Vers midi, un médecin arrive, mais n’ose pas entrer. J’ai juste vu une flopée de chefs et surveillants ; aucune auscultation. J’ai pourtant demandé à « voir » un doc.
Mercredi 25 Novembre : enfin une douche. Un souci : l’eau chaude sort directement, donc impossible de la prendre. Cinq jours crade. J’ai signalé au surveillant qui a fait le nécessaire.
Les chefs ont été corrects avec moi, et certains surveillants aussi ; je ne mets pas tout le monde dans le même panier. Ce n’est qu’une poignée qui agissent mal. Ils ont essayé de me briser pendant quinze jours.
Jeudi 26 Novembre : enfin un surveillant humain, il m’a dit vu qu’il était présent à l’hôpital et à la CProU, que « ça se voyait que tu étais gazé », et lui n’a rien vu de particulier lorsque j’ai été maîtrisé ; il n’est pas OK avec ses collègues.
Vendredi 27 Novembre : Une vraie douche. Je suis resté sept jours consécutifs sans douche (entorse à la loi et au règlement).
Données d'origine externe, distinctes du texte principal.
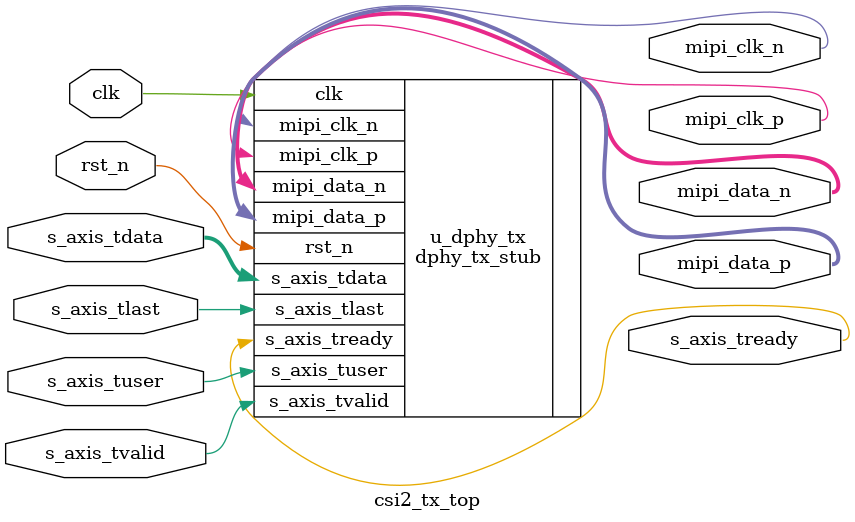
<source format=v>
/*******************************************************************************
 * Module: csi2_tx_top
 * Purpose: MIPI CSI-2 TX Top Module - Direct passthrough to D-PHY
 *
 * Description:
 *   - Top-level integration of MIPI CSI-2 TX datapath
 *   - Converts AXI4-Stream 8-bit input to D-PHY 4-Lane differential output
 *   - Direct passthrough: Input data is already formatted as complete frame
 *
 * Architecture:
 *   Input (AXI4-Stream 8-bit pre-formatted frame data)
 *     ↓
 *   [D-PHY TX Stub] - 4-Lane differential output
 *     ↓
 *   Output (MIPI D-PHY: mipi_clk_p/n, mipi_data_p[3:0]/n[3:0])
 *
 * Dataflow:
 *   1. AXI4-Stream input (pre-formatted MIPI packets)
 *   2. Direct passthrough to D-PHY TX stub
 *   3. D-PHY differential signals → Output
 *
 * Note:
 *   - Testbench provides complete frame data (8192 bytes)
 *   - No packet generation needed (data already includes FS/LS/Payload/FE)
 *   - This module simply provides physical layer translation
 *
 * Constraints:
 *   - Frame: 16 lines × 512 bytes = 8192 bytes
 *   - Memory alignment: 512 % 64 = 0 ✓
 *   - AXI4-Stream protocol: TVALID && TREADY handshake
 *
 * Author: Claude (Xilinx FPGA Expert)
 * Date: 2026-01-08
 *******************************************************************************/

`timescale 1ns / 1ps

module csi2_tx_top (
    // Clock and Reset
    input  wire        clk,
    input  wire        rst_n,

    // Input: AXI4-Stream 8-bit frame data (pre-formatted MIPI packets)
    input  wire        s_axis_tvalid,
    output wire        s_axis_tready,
    input  wire [7:0]  s_axis_tdata,
    input  wire        s_axis_tlast,
    input  wire        s_axis_tuser,

    // Output: MIPI D-PHY differential signals (4 lanes + 1 clock)
    output wire        mipi_clk_p,
    output wire        mipi_clk_n,
    output wire [3:0]  mipi_data_p,
    output wire [3:0]  mipi_data_n
);

    //==========================================================================
    // Direct Passthrough to D-PHY
    //==========================================================================
    // Input data is already formatted as complete MIPI frame
    // No packet generation needed - direct connection to D-PHY stub

    //--------------------------------------------------------------------------
    // D-PHY TX Stub
    // - Converts AXI4-Stream to D-PHY 4-Lane differential output
    // - Input: Pre-formatted MIPI packet stream (AXI4-Stream)
    // - Output: D-PHY differential signals (10 wires: clk + 4 data lanes)
    //--------------------------------------------------------------------------
    dphy_tx_stub u_dphy_tx (
        .clk            (clk),
        .rst_n          (rst_n),

        // Input: Direct connection to top-level input
        .s_axis_tvalid  (s_axis_tvalid),
        .s_axis_tready  (s_axis_tready),
        .s_axis_tdata   (s_axis_tdata),
        .s_axis_tlast   (s_axis_tlast),
        .s_axis_tuser   (s_axis_tuser),

        // Output: D-PHY differential signals
        .mipi_clk_p     (mipi_clk_p),
        .mipi_clk_n     (mipi_clk_n),
        .mipi_data_p    (mipi_data_p),
        .mipi_data_n    (mipi_data_n)
    );

    //==========================================================================
    // Assertions & Debug
    //==========================================================================
    `ifdef SIMULATION
        initial begin
            $display("╔═══════════════════════════════════════════════════════════╗");
            $display("║   MIPI CSI-2 TX Top Module Initialized                   ║");
            $display("╠═══════════════════════════════════════════════════════════╣");
            $display("║ Architecture: Direct Passthrough                          ║");
            $display("║   - Input: Pre-formatted MIPI frame data (8192 bytes)     ║");
            $display("║   - Output: D-PHY 4-Lane differential (10 wires)          ║");
            $display("╠═══════════════════════════════════════════════════════════╣");
            $display("║ Module Hierarchy:                                         ║");
            $display("║   1. dphy_tx_stub - D-PHY 4-Lane TX (LP-11/HS mode)       ║");
            $display("╚═══════════════════════════════════════════════════════════╝");
        end

        // Monitor frame boundaries
        always @(posedge clk) begin
            if (s_axis_tvalid && s_axis_tready && s_axis_tuser) begin
                $display("[%0t] Frame Start (TUSER=1)", $time);
            end
            if (s_axis_tvalid && s_axis_tready && s_axis_tlast) begin
                $display("[%0t] Frame End (TLAST=1)", $time);
            end
        end

        // Check TVALID/TREADY handshake violations
        reg prev_tvalid;
        reg [7:0] prev_tdata;
        always @(posedge clk) begin
            if (prev_tvalid && !s_axis_tready && s_axis_tvalid) begin
                if (s_axis_tdata != prev_tdata) begin
                    $warning("[csi2_tx_top] TDATA changed while TREADY=0 (AXI protocol violation)");
                end
            end
            prev_tvalid <= s_axis_tvalid;
            prev_tdata  <= s_axis_tdata;
        end
    `endif

endmodule

</source>
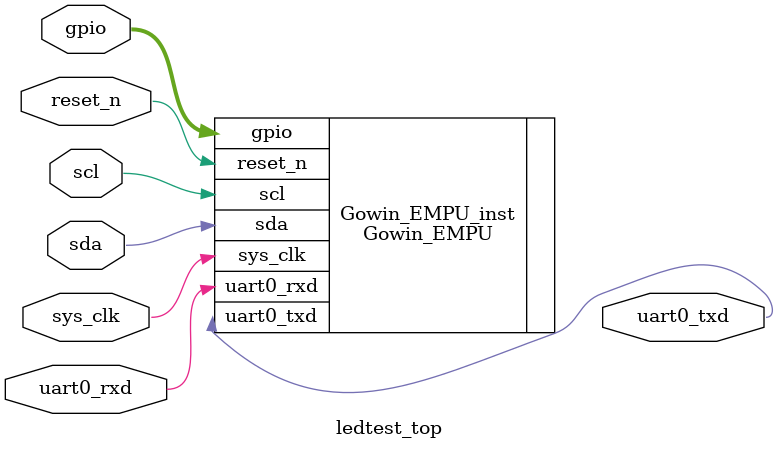
<source format=v>
module ledtest_top (
  sys_clk,
  gpio,
  reset_n,
  uart0_txd,
  uart0_rxd,
  scl,
  sda
  
);
input sys_clk ;
inout [15:0] gpio /* synthesis syn_tristate = 1 */ ;
input reset_n;
output uart0_txd;
input uart0_rxd;
inout scl;
inout sda;

Gowin_EMPU Gowin_EMPU_inst(
    .sys_clk(sys_clk),
    .gpio(gpio),
    .reset_n(reset_n),
    .uart0_txd(uart0_txd),
    .uart0_rxd(uart0_rxd),
    .scl(scl),
    .sda(sda)
);
endmodule
</source>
Lundi 30 Novembre : parloir. Encore fouille à nu systématique ; cela fait plus de quatre mois que je suis en permanence mis à poil pour les parloirs sans aucun justificatif particulier… encore des abus.
Samedi 5 décembre : je regagne ma cellule.
Mardi 8 Décembre : le matin, on me refuse le linge en prétextant un changement dans le règlement, ce qui est bien évidemment faux. C’est le surveillant qui m’a donné un coup dans le dos, je ne m’étonne pas. Et j’ai finalement pu récupérer mon linge avec un bon surveillant. Des petits coups de vice gratuits.
Jeudi 10 Décembre : vers 17 heures, encore une brimade et un total manque de respect de ce surveillant, il est grand, gros, cheveux grisonnant, moustache : « Alors, le croqueur, c’est ton surnom ? ».
Samedi 12 Décembre : j’avais le culte, comme par hasard, ils me disent (la même équipe), « que je ne suis pas sur la liste ». Faux, violation d’un des articles de la loi du 24 Novembre 2009 concernant la santé, la culture, les fouilles, journaux, courriers, etc.
J’espère que vous allez prendre connaissance de tout et m’aider à faire valoir mes droits pour arrêter de subir… je suis traumatisé, ma santé décline et je dérive. Je me sens mourir ici, et je n’ai pas la totalité des soins. On est déconsidérés, traités comme des moins que rien. Ils violent même le code de la déontologie concernant la confidentialité (article 10 titre II), et nous mettent en péril. J’ai beau écrire à la cheffe de détention, au chef d’établissement, aucune réponse. A force, c’est très dur de prendre sur soi… j’attends toujours mon transfert ! J’irai jusqu’au bout avec mon avocate, j’ai trop de problèmes de santé et de moral. Cette MA est un mouroir.